In the present case study evaluating ground beetles in sandy grasslands, we demonstrated that depending on the ratio of specialist and generalist species in an assemblage, the species-area relationship may be positive or negative.
Eight patches of formerly contagious sandy grasslands located in the Nyirség region (the Great Hungarian Plain, Eastern Hungary) were studied. In the 19th century, this region was covered by natural habitats (marshes, fen meadows, mires, sandy grasslands and sandy oak woods). During the 20th century, as a consequence of the intensification of farming and forestry, these habitats were abolished or became highly fragmented. Today, the fragmented sandy grassland patches are surrounded by arable lands and non-native tree plantations. Recently, the studied grassland patches (prevalent vegetation association was Potentillo arenariae-Festucetum pseudovinae) have been lightly grazed with cows and sheep (cattle density was less than 0.25 heads/ha). The matrix habitats surrounded by these patches were similar: non-native deciduous tree plantations (black locust and ennobled poplar species) and croplands (maize and corn). The area of the studied patches varied between 2.3-353.5 ha and the distance between the patches was at least 2 km.
Ground beetles of the eight sandy grasslands were collected during three years (20012003) using unbaited pitfall traps, consisting of plastic cups (diameter 100mm, volume 500ml) with 70% ethylene glycol as a killing and preserving solution. There were 10 traps, scattered randomly within the individual patches (at least 100m from the grassland edges).
Traps were checked fortnightly from the end of March to the end of October in every year. Ground beetles were identified to species using the keys of Hurka (1996). To ensure a more complete species inventory in the studied grassland patches, beetles caught from the three trapping years were pooled.

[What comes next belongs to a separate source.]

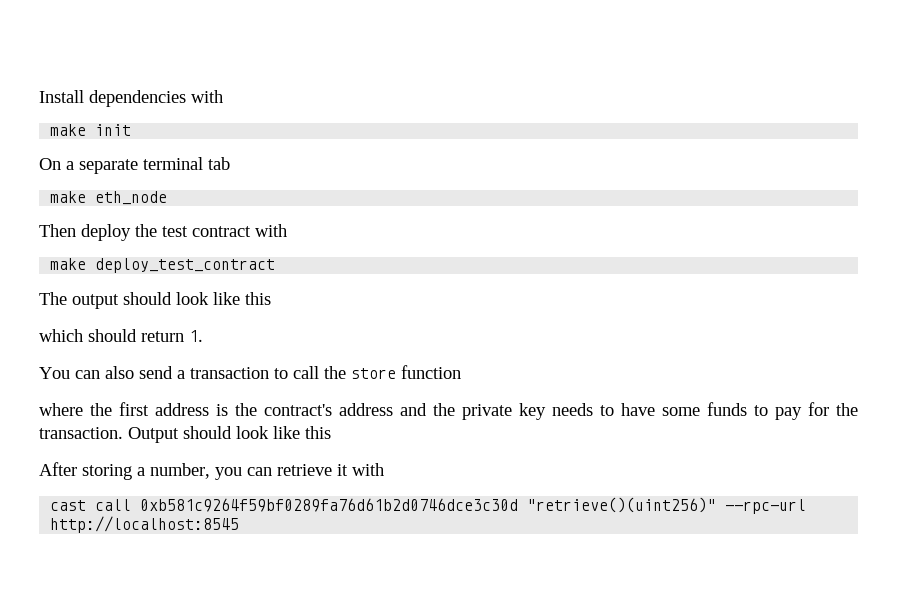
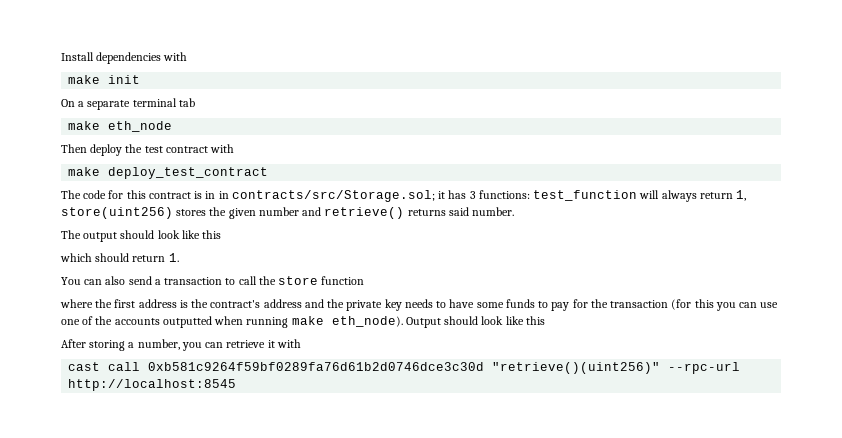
(276, 265) none -> [61,190,747,202] [61,207,515,219] // The code for this contract is in in contracts/src/Storage.sol; it has 3 functions: test_function will always return 1, store(uint256) stores the given number and retrieve() returns said number.
[39,427,123,439] transaction. -> [610,299,779,311] [61,316,403,328] transaction (for this you can use one of the accounts outputted when running make eth_node).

Based on the literature data (Hurka, 1996), considering local conditions, collected ground beetle species were divided into two ecological groups according to their habitat preference: habitat specialist species (open-habitat species associated with sandy soils) and generalist species (species occurring likewise in both the closed and open canopy habitats and are not associated with sandy soils). The relationship between the patch area and the number of ground beetle species was examined by linear regression analysis (Kutner et al., 1996). We analyzed separately the total number of ground beetle species collected in the fragment, as well as the ratio of habitat specialists and generalists to the total number of species. Analyzing the ratio (or relative frequency) instead of the actual numbers removes the inherent differences in species richness among the studied patches. The distribution of data used in the linear regression analyses was normal (tested by the Kolmogorov-Smirnov test, Sokal and Rohlf, 1995).